According the National Fire Protection Association (NFPA), U.S. public fire departments in 2004 responded to an estimated 266,500 highway-type vehicle fires. These fires claimed 520 lives and caused $969 million in direct property damage. NFPA estimates that one (17%) of every six reported fires involves a highway-type vehicle and 13% of all civilian fire deaths. On average, more than 30 highway vehicle fires were reported per hour. More than two-thirds of highway vehicle fires resulted from mechanical or electrical failures or malfunctions. When purchasing a fire extinguisher for your vehicle there are a few things to know. All fire extinguishers should be mounted in the vehicle, in order to prevent rolling around, and potentially causing damage to the extinguisher, or the interior of the vehicle. An unsecured fire extinguisher can cause injuries to the occupants in the vehicle. The extinguisher should be visible, and easy to access. The mounting bracket should be mounted on a strong stable surface. The most common location to mount a fire extinguisher, is in front,or behind the seat. There are several types of fire extinguishers available, which one should become familiar with prior to purchasing. Underwriters Laboratories (UL) classifies, and rates, fire extinguishers on their ability to put out various classes of fires.

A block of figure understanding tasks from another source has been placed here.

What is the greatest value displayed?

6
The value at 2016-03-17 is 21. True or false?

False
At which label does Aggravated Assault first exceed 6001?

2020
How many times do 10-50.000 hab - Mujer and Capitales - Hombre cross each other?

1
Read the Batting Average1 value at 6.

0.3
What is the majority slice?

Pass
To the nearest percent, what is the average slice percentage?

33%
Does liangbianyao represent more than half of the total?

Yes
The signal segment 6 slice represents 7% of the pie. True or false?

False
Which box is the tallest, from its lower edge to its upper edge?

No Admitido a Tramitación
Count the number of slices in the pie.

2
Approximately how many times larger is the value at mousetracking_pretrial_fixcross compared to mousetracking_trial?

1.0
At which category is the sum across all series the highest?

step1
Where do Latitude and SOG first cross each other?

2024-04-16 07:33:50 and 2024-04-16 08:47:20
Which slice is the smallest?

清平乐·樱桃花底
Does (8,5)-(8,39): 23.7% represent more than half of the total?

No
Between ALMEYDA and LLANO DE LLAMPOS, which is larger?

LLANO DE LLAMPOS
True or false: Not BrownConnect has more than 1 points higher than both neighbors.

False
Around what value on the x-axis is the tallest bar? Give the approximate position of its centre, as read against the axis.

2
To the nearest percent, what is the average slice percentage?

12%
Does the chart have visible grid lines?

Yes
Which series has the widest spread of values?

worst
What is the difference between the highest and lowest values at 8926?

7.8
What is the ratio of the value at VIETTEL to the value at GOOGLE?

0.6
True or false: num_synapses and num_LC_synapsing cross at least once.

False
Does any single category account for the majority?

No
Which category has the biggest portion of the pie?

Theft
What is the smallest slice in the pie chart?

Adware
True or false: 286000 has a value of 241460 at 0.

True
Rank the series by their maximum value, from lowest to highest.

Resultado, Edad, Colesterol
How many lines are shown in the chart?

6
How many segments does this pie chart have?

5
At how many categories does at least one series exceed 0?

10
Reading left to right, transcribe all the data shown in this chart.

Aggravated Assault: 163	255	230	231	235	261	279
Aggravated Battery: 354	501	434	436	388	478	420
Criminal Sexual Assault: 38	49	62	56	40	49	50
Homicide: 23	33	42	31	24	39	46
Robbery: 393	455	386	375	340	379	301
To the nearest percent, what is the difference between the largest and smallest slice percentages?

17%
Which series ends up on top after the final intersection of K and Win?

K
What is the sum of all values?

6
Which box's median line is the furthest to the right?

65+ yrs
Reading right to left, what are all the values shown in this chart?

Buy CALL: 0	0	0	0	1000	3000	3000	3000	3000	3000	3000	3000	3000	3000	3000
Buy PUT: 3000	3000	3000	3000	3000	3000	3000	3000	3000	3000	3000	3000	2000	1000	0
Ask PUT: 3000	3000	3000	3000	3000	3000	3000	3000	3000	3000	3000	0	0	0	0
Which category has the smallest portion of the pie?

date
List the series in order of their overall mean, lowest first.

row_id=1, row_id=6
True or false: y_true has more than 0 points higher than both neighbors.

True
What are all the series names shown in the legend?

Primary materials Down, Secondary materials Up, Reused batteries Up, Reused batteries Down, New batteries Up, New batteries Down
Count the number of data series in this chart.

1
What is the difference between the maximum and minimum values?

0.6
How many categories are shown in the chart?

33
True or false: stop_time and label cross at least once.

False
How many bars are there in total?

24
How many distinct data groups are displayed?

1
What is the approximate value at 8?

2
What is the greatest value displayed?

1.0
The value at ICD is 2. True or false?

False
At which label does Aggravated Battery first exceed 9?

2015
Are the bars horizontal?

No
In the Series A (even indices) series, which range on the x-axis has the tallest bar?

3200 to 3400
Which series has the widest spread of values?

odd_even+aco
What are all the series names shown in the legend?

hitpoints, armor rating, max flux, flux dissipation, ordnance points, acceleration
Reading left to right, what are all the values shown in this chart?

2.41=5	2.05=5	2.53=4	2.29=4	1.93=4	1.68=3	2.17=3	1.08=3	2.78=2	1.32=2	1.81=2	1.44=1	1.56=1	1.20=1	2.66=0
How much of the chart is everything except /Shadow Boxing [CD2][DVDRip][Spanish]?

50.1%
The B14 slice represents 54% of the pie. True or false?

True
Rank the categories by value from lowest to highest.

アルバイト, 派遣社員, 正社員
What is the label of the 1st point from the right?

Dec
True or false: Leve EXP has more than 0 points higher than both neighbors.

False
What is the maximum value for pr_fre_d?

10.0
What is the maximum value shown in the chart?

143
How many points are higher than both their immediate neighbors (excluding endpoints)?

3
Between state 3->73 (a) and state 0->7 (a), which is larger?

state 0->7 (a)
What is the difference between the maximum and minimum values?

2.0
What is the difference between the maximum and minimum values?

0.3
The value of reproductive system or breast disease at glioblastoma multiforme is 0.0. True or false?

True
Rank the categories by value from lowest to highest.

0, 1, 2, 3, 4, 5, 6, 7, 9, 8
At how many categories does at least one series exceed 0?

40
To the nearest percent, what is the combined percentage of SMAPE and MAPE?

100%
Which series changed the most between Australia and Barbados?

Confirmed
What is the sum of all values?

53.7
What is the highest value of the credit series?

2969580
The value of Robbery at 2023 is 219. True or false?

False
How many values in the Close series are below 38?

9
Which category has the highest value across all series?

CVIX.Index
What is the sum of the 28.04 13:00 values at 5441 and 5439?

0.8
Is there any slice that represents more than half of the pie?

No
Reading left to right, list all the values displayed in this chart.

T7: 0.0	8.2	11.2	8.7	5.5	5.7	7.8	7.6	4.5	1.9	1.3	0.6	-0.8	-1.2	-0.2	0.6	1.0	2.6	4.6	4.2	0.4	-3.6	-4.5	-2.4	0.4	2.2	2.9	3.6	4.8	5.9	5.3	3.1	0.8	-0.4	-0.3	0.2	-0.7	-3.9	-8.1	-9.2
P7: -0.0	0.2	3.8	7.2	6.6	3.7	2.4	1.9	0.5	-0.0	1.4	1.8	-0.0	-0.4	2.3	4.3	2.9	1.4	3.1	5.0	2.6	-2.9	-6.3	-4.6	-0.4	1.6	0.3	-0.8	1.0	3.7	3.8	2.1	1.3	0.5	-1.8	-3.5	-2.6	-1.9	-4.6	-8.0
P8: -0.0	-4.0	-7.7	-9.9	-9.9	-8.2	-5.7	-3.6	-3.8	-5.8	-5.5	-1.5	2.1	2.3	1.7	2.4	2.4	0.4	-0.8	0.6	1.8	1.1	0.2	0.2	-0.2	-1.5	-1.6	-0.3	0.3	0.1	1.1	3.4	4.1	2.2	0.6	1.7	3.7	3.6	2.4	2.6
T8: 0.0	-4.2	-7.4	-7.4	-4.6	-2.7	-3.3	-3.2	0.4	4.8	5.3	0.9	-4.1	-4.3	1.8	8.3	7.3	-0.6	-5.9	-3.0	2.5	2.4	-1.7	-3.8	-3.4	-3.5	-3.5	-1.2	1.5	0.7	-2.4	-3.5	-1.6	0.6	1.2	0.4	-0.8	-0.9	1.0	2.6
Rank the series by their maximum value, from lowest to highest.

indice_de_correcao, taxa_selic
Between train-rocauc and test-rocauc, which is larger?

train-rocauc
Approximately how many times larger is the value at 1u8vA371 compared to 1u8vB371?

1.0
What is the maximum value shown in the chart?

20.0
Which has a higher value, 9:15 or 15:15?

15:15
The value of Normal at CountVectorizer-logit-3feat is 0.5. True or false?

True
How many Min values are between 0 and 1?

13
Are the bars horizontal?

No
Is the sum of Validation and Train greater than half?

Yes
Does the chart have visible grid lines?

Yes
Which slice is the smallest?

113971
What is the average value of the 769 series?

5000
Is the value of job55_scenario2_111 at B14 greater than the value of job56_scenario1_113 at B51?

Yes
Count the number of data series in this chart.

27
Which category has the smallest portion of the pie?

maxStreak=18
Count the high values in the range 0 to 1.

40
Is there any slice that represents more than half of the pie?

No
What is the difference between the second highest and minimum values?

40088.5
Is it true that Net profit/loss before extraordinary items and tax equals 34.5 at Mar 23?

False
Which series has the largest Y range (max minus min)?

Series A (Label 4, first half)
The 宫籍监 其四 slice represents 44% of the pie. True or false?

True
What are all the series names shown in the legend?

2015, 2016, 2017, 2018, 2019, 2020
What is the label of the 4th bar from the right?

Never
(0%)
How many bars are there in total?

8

The three categories of household fires are: Categories of fires Description Type of extinguisher Class A: Which are fires involving combustible materials, such as wood, cloth and paper. Those extinguishers are rated ABC Class B: Which are flammable liquid fires, including kitchen grease. NEVER use water on this type of fire! These extinguishers are rated ABC or BC Class C: Fires involving energized electrical equipment. These extinguishers are rated ABC or BC

UL also assigns a numerical rating before the letter classification to denote the size of the fire it is able to extinguish. For example, a 10B:C fire extinguisher has twice the firefighting capacity against a flammable liquid and/or electrical fire as a 5B:C extinguisher (Note: "C" class fire extinguishers do not have a numerical rating).